Exposure and response prevention
If you’re struggling with OCD, exposure and response prevention, or ERP, is a form of CBT that could be really helpful for you. In most forms of OCD, an obsessive thought leads to a feeling of anxiety which the individual then tries to alleviate by carrying out a compulsion or ritual, though the relief is only temporary. They often wind up repeating the compulsion over and over. With ERP, you’re exposed to a situation that sparks the anxiety but then you don’t indulge in any compulsion. Instead, you sit with the anxiety until it starts to fade. The idea is that being exposed to your fear will help resolve it. This exercise is a bit more intense than the others mentioned here since it can raise your anxiety before it helps ease it, but it’s very effective for overcoming fears.
A common manifestation of OCD is an intense fear of contamination that leads to compulsive handwashing. For this situation, you would touch something you normally fear is contaminated—like a door handle, a light switch, or even the inside of a toilet—and then resist washing your hands. Immediately after this exposure, rate your anxiety on a scale of 1 to 10, then do it again in a minute, then in another, and so on for several minutes.
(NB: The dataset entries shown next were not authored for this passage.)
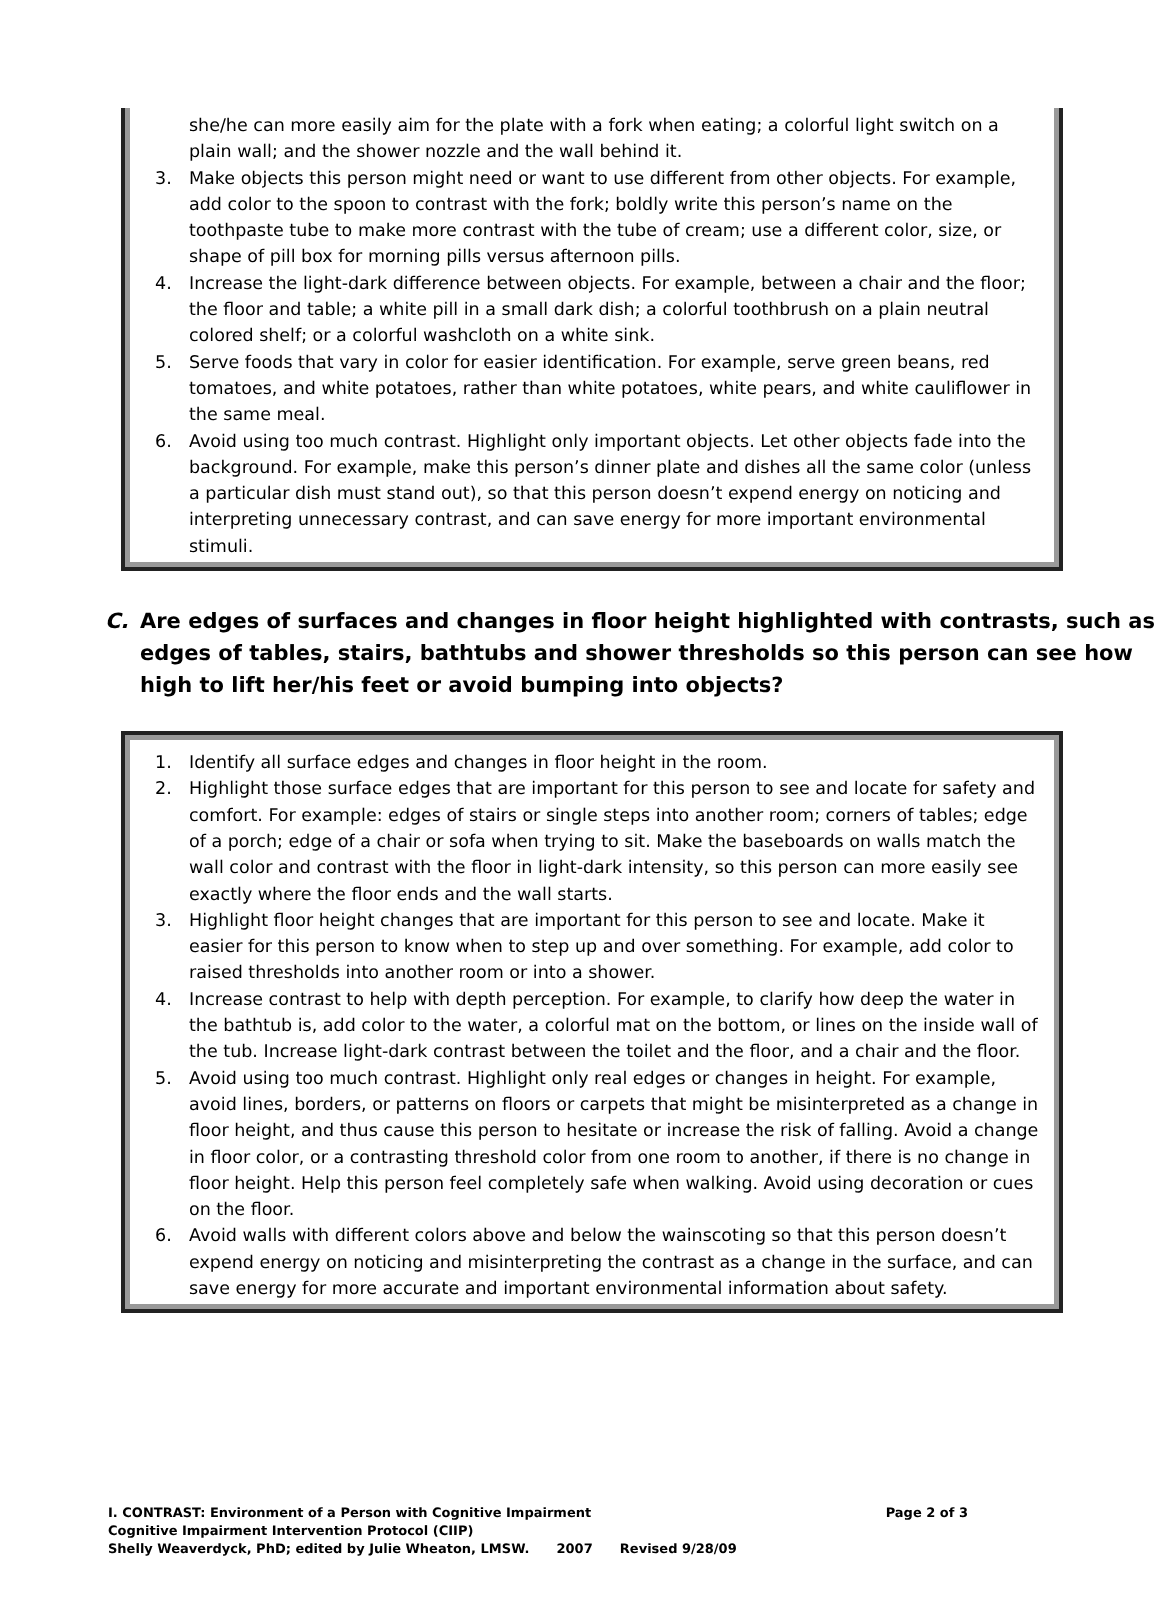she/he can more easily aim for the plate with a fork when eating; a colorful light switch on a plain wall; and the shower nozzle and the wall behind it.
3. Make objects this person might need or want to use different from other objects. For example, add color to the spoon to contrast with the fork; boldly write this person’s name on the toothpaste tube to make more contrast with the tube of cream; use a different color, size, or shape of pill box for morning pills versus afternoon pills.
4. Increase the light-dark difference between objects. For example, between a chair and the floor; the floor and table; a white pill in a small dark dish; a colorful toothbrush on a plain neutral colored shelf; or a colorful washcloth on a white sink.
5. Serve foods that vary in color for easier identification. For example, serve green beans, red tomatoes, and white potatoes, rather than white potatoes, white pears, and white cauliflower in the same meal.
6. Avoid using too much contrast. Highlight only important objects. Let other objects fade into the background. For example, make this person’s dinner plate and dishes all the same color (unless a particular dish must stand out), so that this person doesn’t expend energy on noticing and interpreting unnecessary contrast, and can save energy for more important environmental stimuli.
C. Are edges of surfaces and changes in floor height highlighted with contrasts, such as edges of tables, stairs, bathtubs and shower thresholds so this person can see how high to lift her/his feet or avoid bumping into objects?
1. Identify all surface edges and changes in floor height in the room.
2. Highlight those surface edges that are important for this person to see and locate for safety and comfort. For example: edges of stairs or single steps into another room; corners of tables; edge of a porch; edge of a chair or sofa when trying to sit. Make the baseboards on walls match the wall color and contrast with the floor in light-dark intensity, so this person can more easily see exactly where the floor ends and the wall starts.
3. Highlight floor height changes that are important for this person to see and locate. Make it easier for this person to know when to step up and over something. For example, add color to raised thresholds into another room or into a shower.
4. Increase contrast to help with depth perception. For example, to clarify how deep the water in the bathtub is, add color to the water, a colorful mat on the bottom, or lines on the inside wall of the tub. Increase light-dark contrast between the toilet and the floor, and a chair and the floor.
5. Avoid using too much contrast. Highlight only real edges or changes in height. For example, avoid lines, borders, or patterns on floors or carpets that might be misinterpreted as a change in floor height, and thus cause this person to hesitate or increase the risk of falling. Avoid a change in floor color, or a contrasting threshold color from one room to another, if there is no change in floor height. Help this person feel completely safe when walking. Avoid using decoration or cues on the floor.
6. Avoid walls with different colors above and below the wainscoting so that this person doesn’t expend energy on noticing and misinterpreting the contrast as a change in the surface, and can save energy for more accurate and important environmental information about safety.
I. CONTRAST: Environment of a Person with Cognitive Impairment Page 2 of 3
Cognitive Impairment Intervention Protocol (CIIP)
Shelly Weaverdyck, PhD; edited by Julie Wheaton, LMSW. 2007 Revised 9/28/09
The number should start to decline as you realize that nothing bad is going to happen. Customize the exercise for your particular problem and repeat it over multiple sessions to help you get over your fears, whether they’re the type that results in compulsions or not. If you’re especially scared, it can be helpful to ask someone you trust to stay with you while you sit with the anxiety and resist compulsions the first couple times you do this exercise.
These are just a few options for cognitive behavioural therapy exercises, but are some popular ones that can be done on your own fairly easily. Which exercise will be best for you will depend on what kind of patterns you’re struggling with, but most of these can be customised to fit with and address almost any thought- or behaviour-based problem. Remember that CBT is most effective when repeated over the course of several sessions, so if you don’t feel significant improvement after one or two, don’t feel discouraged; just keep going and give it a chance. It’s a well-studied method of improving mental health and is established as being highly effective. But if you keep up with it and learn that it’s not for you, don’t worry—there are always more options. You just have to find what works for you.